En cierta ocasión, quince años después de haber terminado la guerra, Tommy había ganado un caso de condena por asesinato en Nueva Orleans. Había insistido a sus socios en que deseaba encargarse de él. La mayoría de los clientes del bufete eran empresas, lo cual resultaba muy lucrativo, pero de vez en cuando Tommy se encargaba discretamente de un caso criminal desesperado en un remoto lugar del país, por el que no cobraba nada y al que dedicaba muchas horas. Era una labor que no requería la presencia de los asociados que había contratado, ni de los socios con quienes había montado el bufete, aunque más de uno hacía exactamente lo mismo. Ganar casos era duro y, cuando lo conseguía, en la oficina se respiraba siempre un aire de celebración.

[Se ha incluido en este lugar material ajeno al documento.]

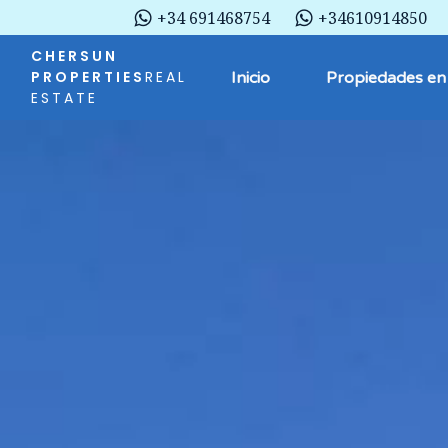
+34 691468754
+34610914850
CHERSUN
PROPERTIES
REAL
Inicio
Propiedades en
ESTATE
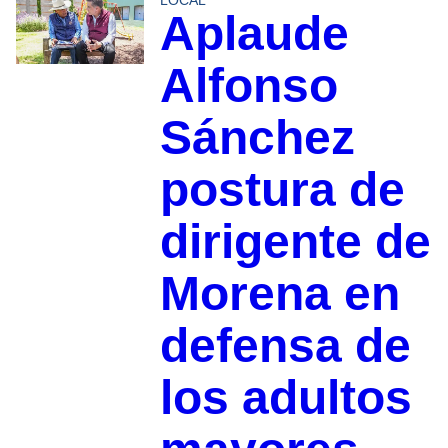
Aplaude
Alfonso
Sánchez
postura de
dirigente de
Morena en
defensa de
los adultos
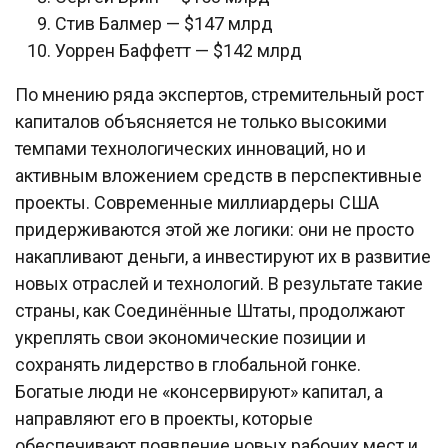
Стив Балмер — $147 млрд
Уоррен Баффетт — $142 млрд
По мнению ряда экспертов, стремительный рост
капиталов объясняется не только высокими
темпами технологических инноваций, но и
активным вложением средств в перспективные
проекты. Современные миллиардеры США
придерживаются этой же логики: они не просто
накапливают деньги, а инвестируют их в развитие
новых отраслей и технологий. В результате такие
страны, как Соединённые Штаты, продолжают
укреплять свои экономические позиции и
сохранять лидерство в глобальной гонке.
Богатые люди не «консервируют» капитал, а
направляют его в проекты, которые
обеспечивают появление новых рабочих мест и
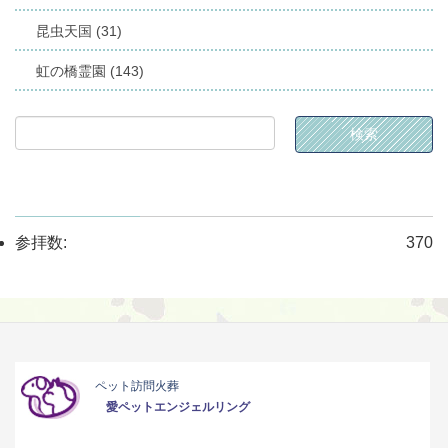
昆虫天国 (31)
虹の橋霊園 (143)
参拝数:
370
ペット訪問火葬
愛ペットエンジェルリング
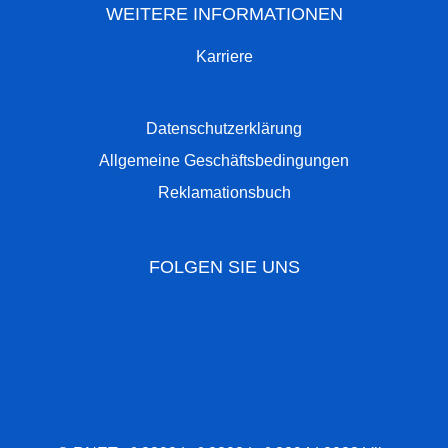
WEITERE INFORMATIONEN
Karriere
Datenschutzerklärung
Allgemeine Geschäftsbedingungen
Reklamationsbuch
FOLGEN SIE UNS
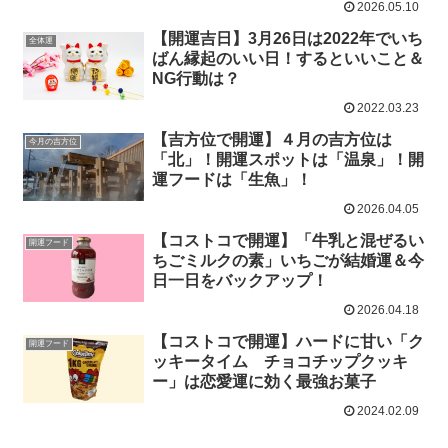
2026.05.10
【開運吉日】3月26日は2022年でいち
全体運
ばん縁起のいい日！するといいこと＆
NG行動は？
2022.03.23
【吉方位で開運】４月の吉方位は
今月の吉方位
「北」！開運スポットは「温泉」！開
運フードは「生魚」！
2026.04.05
【コストコで開運】「牛乳と混ぜるい
開運フード
ちごミルクの素」いちごが結婚運＆今
日一日をバックアップ！
2026.04.18
【コストコで開運】ハードに甘い「ク
開運フード
ッキータイム チョコチップクッキ
ー」は恋愛運に効く最強お菓子
2024.02.09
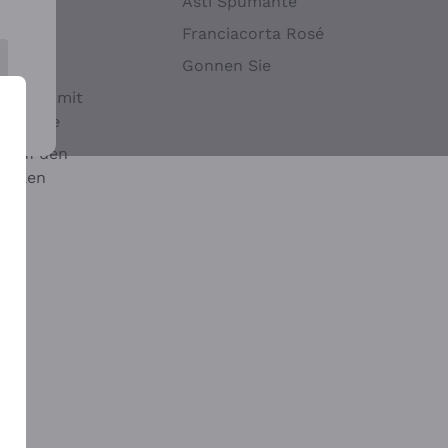
Hefen
Asti Spumante
nwein
Franciacorta Rosé
Gonnen Sie
it oder mit
 Sulfite
 auf den
chalen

En esta oportunidad, pasada la medianoche, Tommy se encontró en un pequeño local de jazz, escuchando a un trompetista excelente. El músico, al ver a Tommy sentado en una de las primeras filas, estuvo a punto de desafinar. Pero había recobrado la compostura, sonriendo, y se había dirigido al público diciendo que algunas noches, cuando recordaba la guerra, tocaba con un estado de ánimo más íntimo. Luego había interpretado una versión en solitario de Amazing Grace, convirtiendo el himno en un rythm and blues, emitiendo unos prolongados trinos que habían creado en la habitación una sensación de melancolía. Tommy estaba seguro de que el músico se acercaría a hablar con él, pero en lugar de ello el director de la banda había enviado a su mesa una botella del mejor champán del local, y una nota: «Es mejor abstenerse de decir ciertas cosas. Aquí tienes la copa que te prometí. Me alegro de que también hayas logrado regresar a casa.» Cuando Tommy preguntó al gerente del local si podía dar las gracias al músico en persona, le respondieron que el trompetista ya se había marchado.